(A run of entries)

____________________

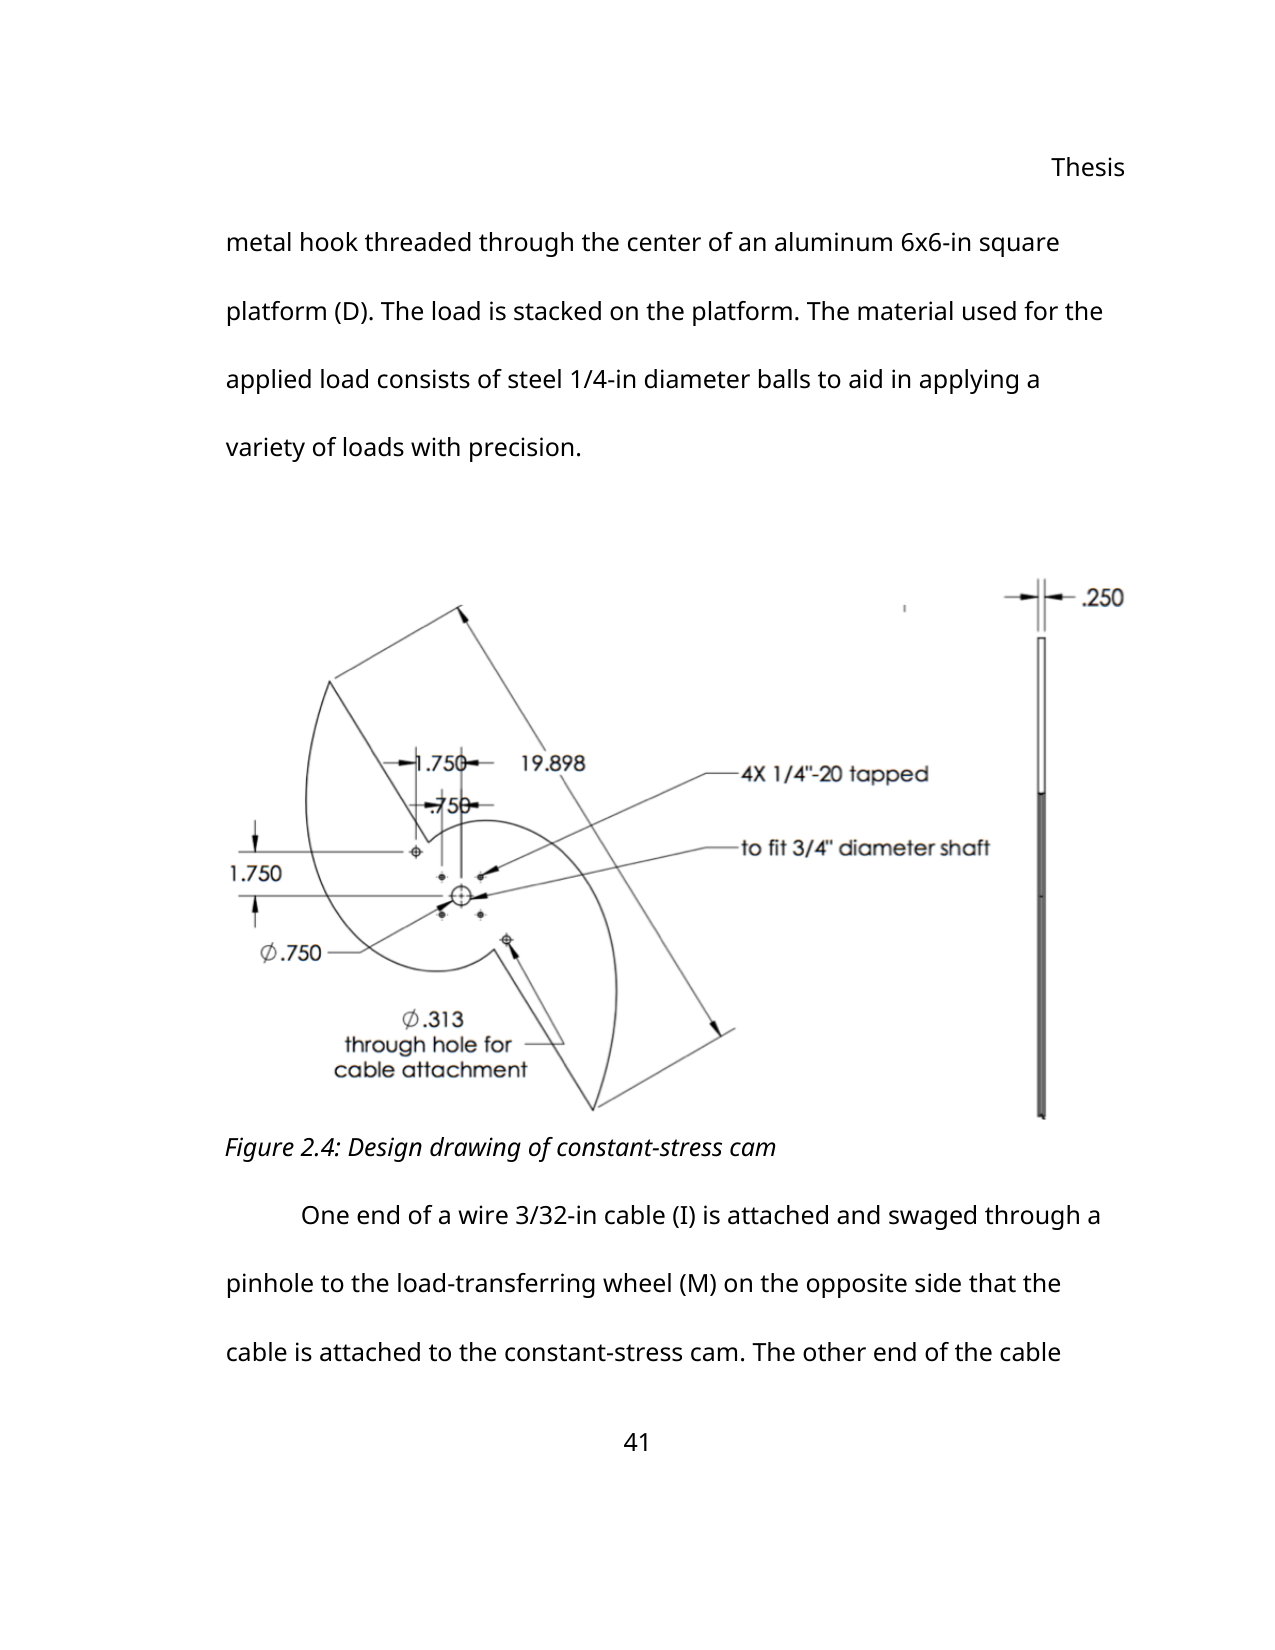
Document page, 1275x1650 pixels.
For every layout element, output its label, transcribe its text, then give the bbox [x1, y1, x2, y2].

text metal hook threaded through the center of an aluminum 6x6-in square platform (D). The load is stacked on the platform. The material used for the applied load consists of steel 1/4-in diameter balls to aid in applying a variety of loads with precision. [224, 225, 1125, 463]
text Figure 2.4: Design drawing of constant-stress cam [224, 1130, 1125, 1164]
picture [224, 565, 1125, 1130]
text One end of a wire 3/32-in cable (I) is attached and swaged through a pinhole to the load-transferring wheel (M) on the opposite side that the cable is attached to the constant-stress cam. The other end of the cable [224, 1198, 1125, 1368]
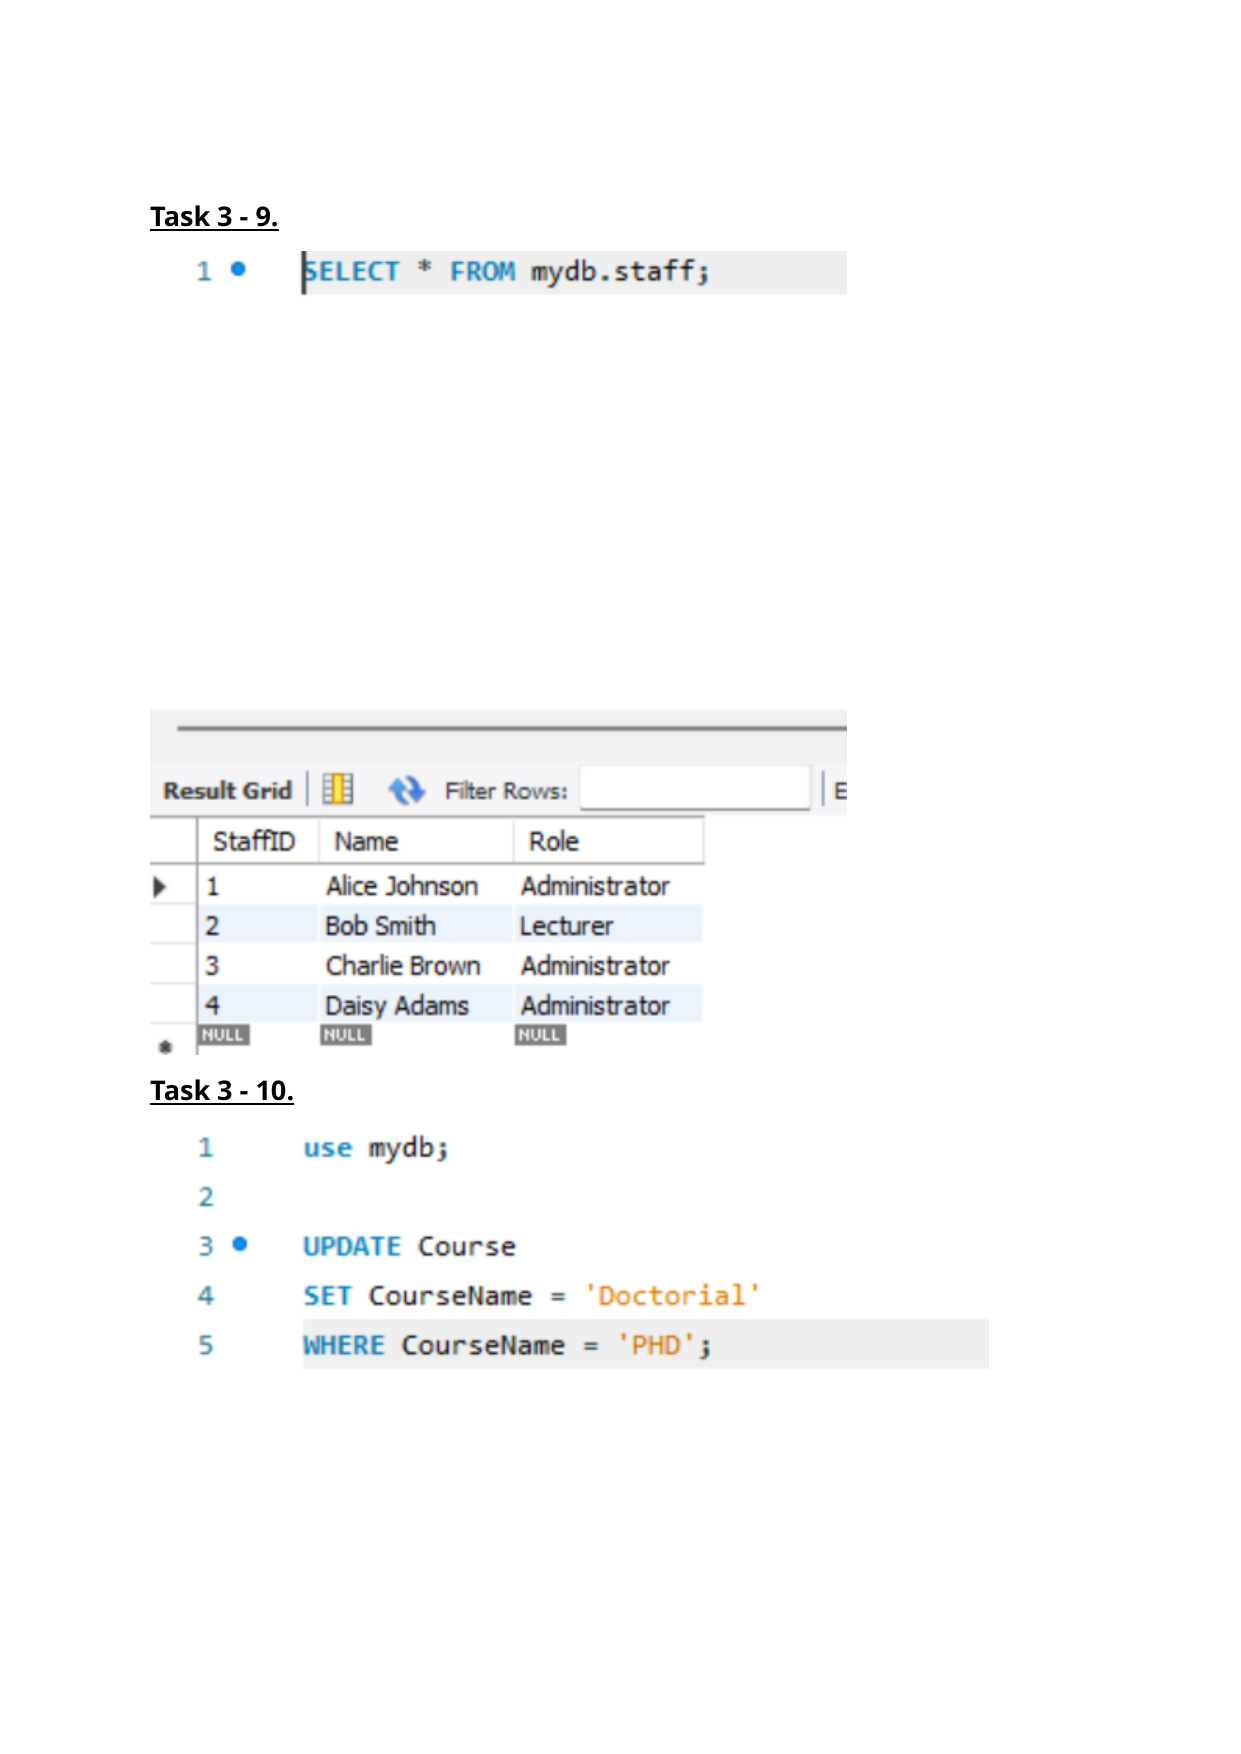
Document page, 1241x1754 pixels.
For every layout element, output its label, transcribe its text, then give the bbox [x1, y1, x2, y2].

text Task 3 - 9. [150, 198, 1090, 235]
text Task 3 - 10. [150, 1071, 1090, 1108]
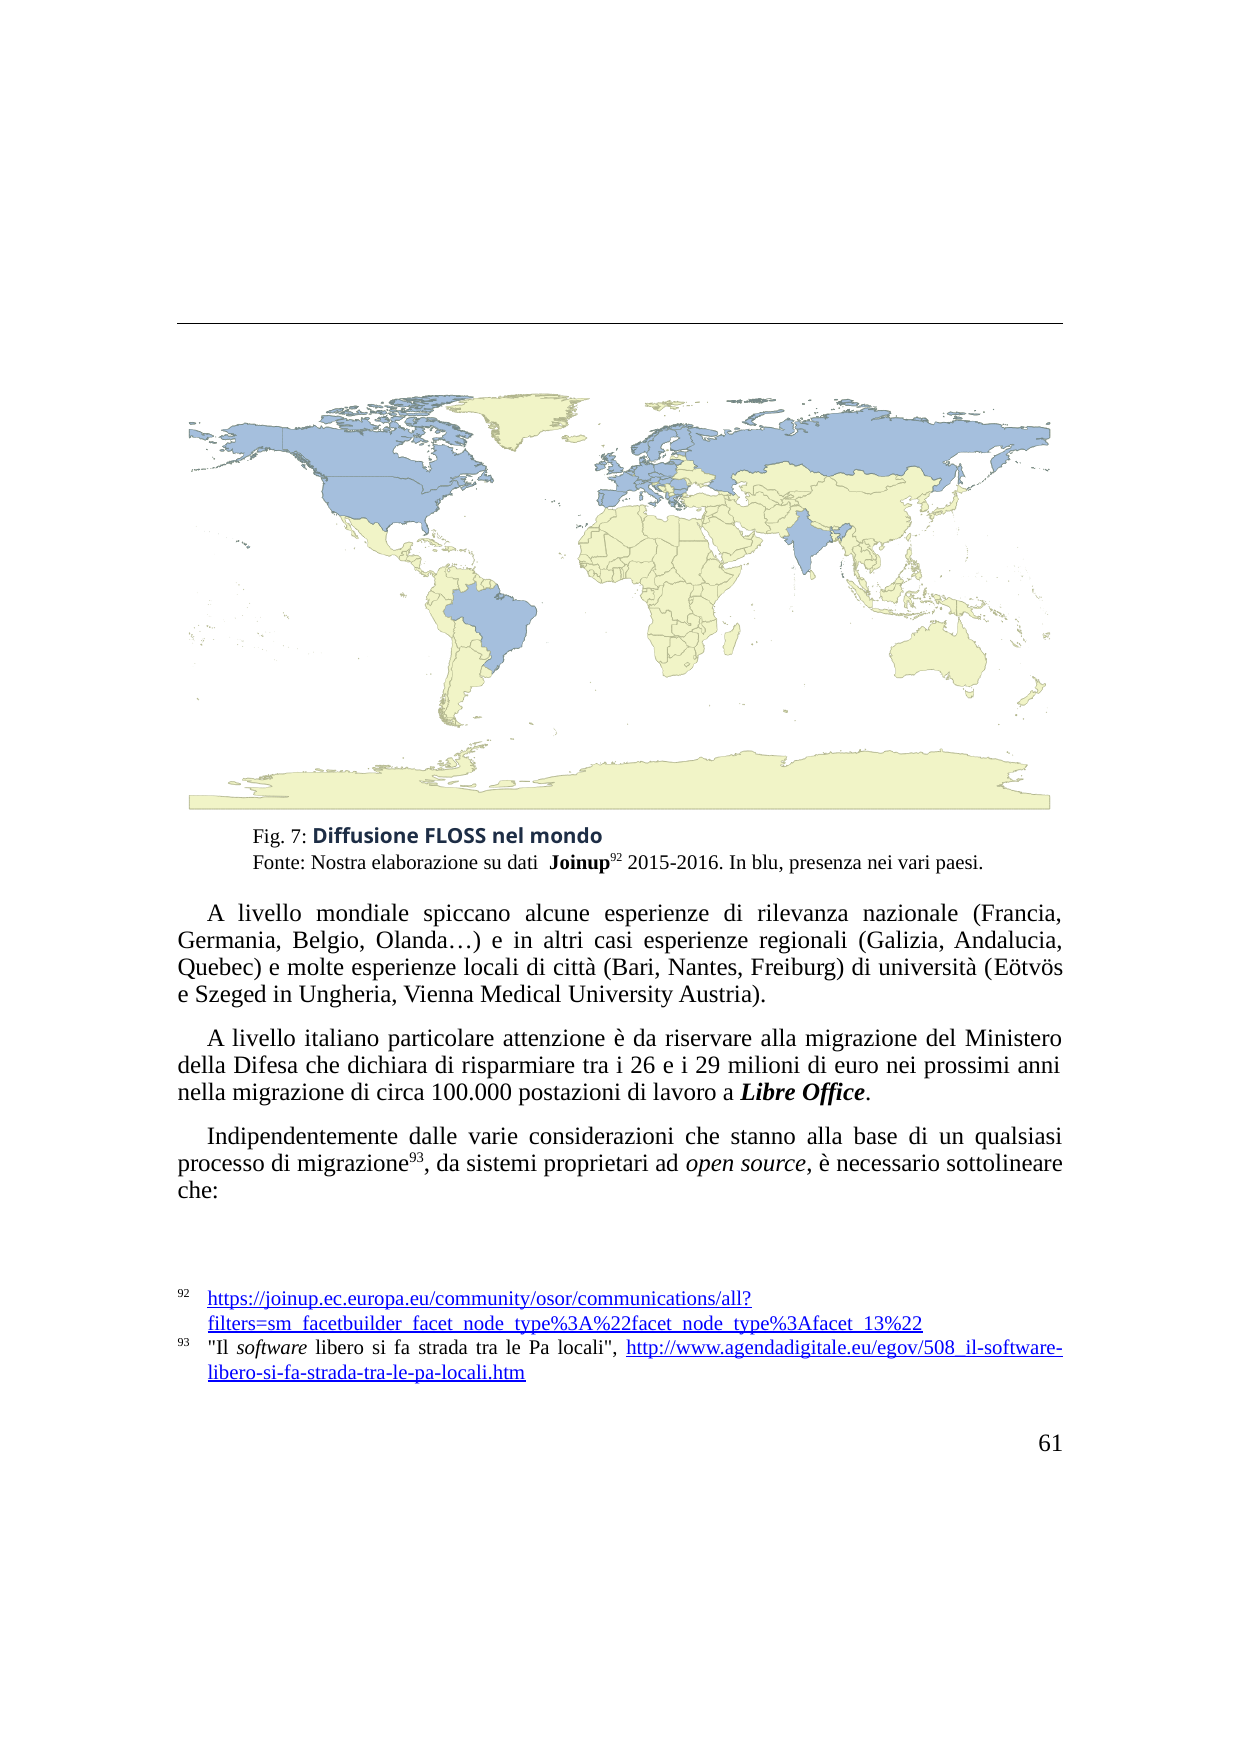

____________________

**WRITTEN TASK**
Print every line of the entries above verbatim, from beginning to end, omitting the pictures.

**RESPONSE TO THIS TASK**
Document page, 1275x1650 pixels.
For every layout element, output its label, transcribe its text, then give the bbox [x1, y1, x2, y2].

text metal hook threaded through the center of an aluminum 6x6-in square platform (D). The load is stacked on the platform. The material used for the applied load consists of steel 1/4-in diameter balls to aid in applying a variety of loads with precision. [224, 225, 1125, 463]
text Figure 2.4: Design drawing of constant-stress cam [224, 1130, 1125, 1164]
picture [224, 565, 1125, 1130]
text One end of a wire 3/32-in cable (I) is attached and swaged through a pinhole to the load-transferring wheel (M) on the opposite side that the cable is attached to the constant-stress cam. The other end of the cable [224, 1198, 1125, 1368]
Document page, 1241x1754 pixels.
For every layout element, output its label, transcribe its text, then give the bbox [x1, y1, x2, y2].

text Task 3 - 9. [150, 198, 1090, 235]
text Task 3 - 10. [150, 1071, 1090, 1108]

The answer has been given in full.